A novel design concept for fuel cell electrolytes

By Amit Malewar 14 Dec, 2024

Collected at: https://www.techexplorist.com/novel-design-concept-fuel-cell-electrolytes/94661/

Fuel cells generate electricity by electrochemically reacting hydrogen and oxygen, producing only water as a byproduct, which makes them a clean energy source. However, using perfluoro sulfonic acid polymers containing sulfonic acid groups—a type of per- and polyfluoroalkyl substance (PFAS)—in fuel cells has raised concerns.

PFAS can accumulate in the environment and living organisms, increasing regulatory scrutiny in many countries.

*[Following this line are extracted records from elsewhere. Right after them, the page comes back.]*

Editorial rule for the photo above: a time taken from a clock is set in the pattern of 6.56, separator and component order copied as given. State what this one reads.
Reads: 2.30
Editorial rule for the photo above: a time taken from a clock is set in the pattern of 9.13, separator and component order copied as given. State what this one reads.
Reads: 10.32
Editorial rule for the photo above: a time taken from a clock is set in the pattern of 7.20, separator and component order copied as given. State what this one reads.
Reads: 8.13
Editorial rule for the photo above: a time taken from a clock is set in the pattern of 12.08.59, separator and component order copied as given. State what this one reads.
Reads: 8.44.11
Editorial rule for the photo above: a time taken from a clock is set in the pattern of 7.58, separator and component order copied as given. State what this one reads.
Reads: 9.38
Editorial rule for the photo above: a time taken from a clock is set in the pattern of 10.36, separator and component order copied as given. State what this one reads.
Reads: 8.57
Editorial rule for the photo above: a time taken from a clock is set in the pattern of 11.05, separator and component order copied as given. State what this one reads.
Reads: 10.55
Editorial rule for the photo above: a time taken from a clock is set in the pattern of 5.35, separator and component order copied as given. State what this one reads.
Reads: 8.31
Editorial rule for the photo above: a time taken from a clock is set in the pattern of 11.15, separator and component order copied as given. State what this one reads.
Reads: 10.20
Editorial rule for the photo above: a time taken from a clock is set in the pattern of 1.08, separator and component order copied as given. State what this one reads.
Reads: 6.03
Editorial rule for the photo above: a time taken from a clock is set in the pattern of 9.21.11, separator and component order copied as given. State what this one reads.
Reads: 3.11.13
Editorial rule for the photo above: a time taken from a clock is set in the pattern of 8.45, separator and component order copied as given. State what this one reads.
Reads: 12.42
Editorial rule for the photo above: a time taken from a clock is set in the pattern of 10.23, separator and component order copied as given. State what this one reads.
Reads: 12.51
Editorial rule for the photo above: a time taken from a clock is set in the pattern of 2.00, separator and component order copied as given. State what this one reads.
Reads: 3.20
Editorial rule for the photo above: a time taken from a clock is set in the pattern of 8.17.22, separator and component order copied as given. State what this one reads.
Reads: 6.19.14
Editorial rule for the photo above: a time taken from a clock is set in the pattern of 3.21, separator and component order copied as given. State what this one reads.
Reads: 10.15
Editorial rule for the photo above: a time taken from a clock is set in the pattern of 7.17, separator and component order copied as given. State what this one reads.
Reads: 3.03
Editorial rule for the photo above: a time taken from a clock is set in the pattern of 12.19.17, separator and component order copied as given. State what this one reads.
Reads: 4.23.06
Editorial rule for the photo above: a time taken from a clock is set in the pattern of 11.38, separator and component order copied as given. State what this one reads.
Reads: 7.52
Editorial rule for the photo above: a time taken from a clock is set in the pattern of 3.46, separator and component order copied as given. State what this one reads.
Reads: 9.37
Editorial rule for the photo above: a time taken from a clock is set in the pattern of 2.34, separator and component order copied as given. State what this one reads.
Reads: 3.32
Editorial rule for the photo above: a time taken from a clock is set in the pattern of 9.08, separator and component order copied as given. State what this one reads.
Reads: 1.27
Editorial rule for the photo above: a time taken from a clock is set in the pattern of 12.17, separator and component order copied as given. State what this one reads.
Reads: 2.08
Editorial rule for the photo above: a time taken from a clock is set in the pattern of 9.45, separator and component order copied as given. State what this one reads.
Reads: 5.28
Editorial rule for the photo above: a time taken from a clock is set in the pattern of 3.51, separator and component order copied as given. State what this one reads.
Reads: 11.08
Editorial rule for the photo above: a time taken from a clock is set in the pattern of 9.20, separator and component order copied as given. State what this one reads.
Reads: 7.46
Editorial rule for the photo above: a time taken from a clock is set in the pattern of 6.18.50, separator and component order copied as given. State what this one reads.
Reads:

In contrast, phosphonic acid hydrocarbon polymers do not contain fluorine, making them less likely to persist in the environment. These polymers also offer moderate chemical stability under high-temperature and low-humidity conditions.

However, their use is limited by poor conductivity and their hydrophilic nature, meaning they attract water. This can lead to dissolution in humid environments, restricting their potential in fuel cell applications.

To overcome these challenges, a research group led by Atsushi Noro at Nagoya University in Japan has announced a novel design concept for fuel cell electrolytes. Their research uses a phosphonic acid polymer with hydrocarbon spacers.

The team improved a phosphonic acid hydrocarbon polymer by introducing a hydrophobic spacer between the polymer backbone and the phosphonic acid groups. This modification made the polymer water-insoluble, chemically stable, and moderately conductive, even under high temperatures and low humidity. The hydrophobic spacer also helped repel water, preserving the material’s stability.

The new polymer electrolyte membrane showed much higher water insolubility in hot water than a polystyrene phosphonic acid membrane without hydrophobic spacers and a commercially available cross-linked sulfonated polystyrene membrane.

Noro said, “Under conditions of 120°C and 20% relative humidity, the conductivity of the developed membrane reached 40 times higher than polystyrene phosphonic acid membrane and 4 times higher than cross-linked sulfonated polystyrene membrane.”

A fuel cell that operates under low-humidity and high-temperature conditions offers several advantages, especially for fuel cell heavy-duty vehicles:

1. Reactions at the electrodes happen faster at higher temperatures, improving the fuel cell’s overall performance and power generation efficiency.
2. There is less carbon monoxide (CO) poisoning of the electrodes, as trace amounts of CO in the hydrogen fuel tend to stick to the catalyst at lower temperatures but not at higher temperatures.
3. High temperatures allow for better heat dissipation, which leads to simpler cooling system designs and eliminates the need for external humidification. This makes the system lighter and more compact.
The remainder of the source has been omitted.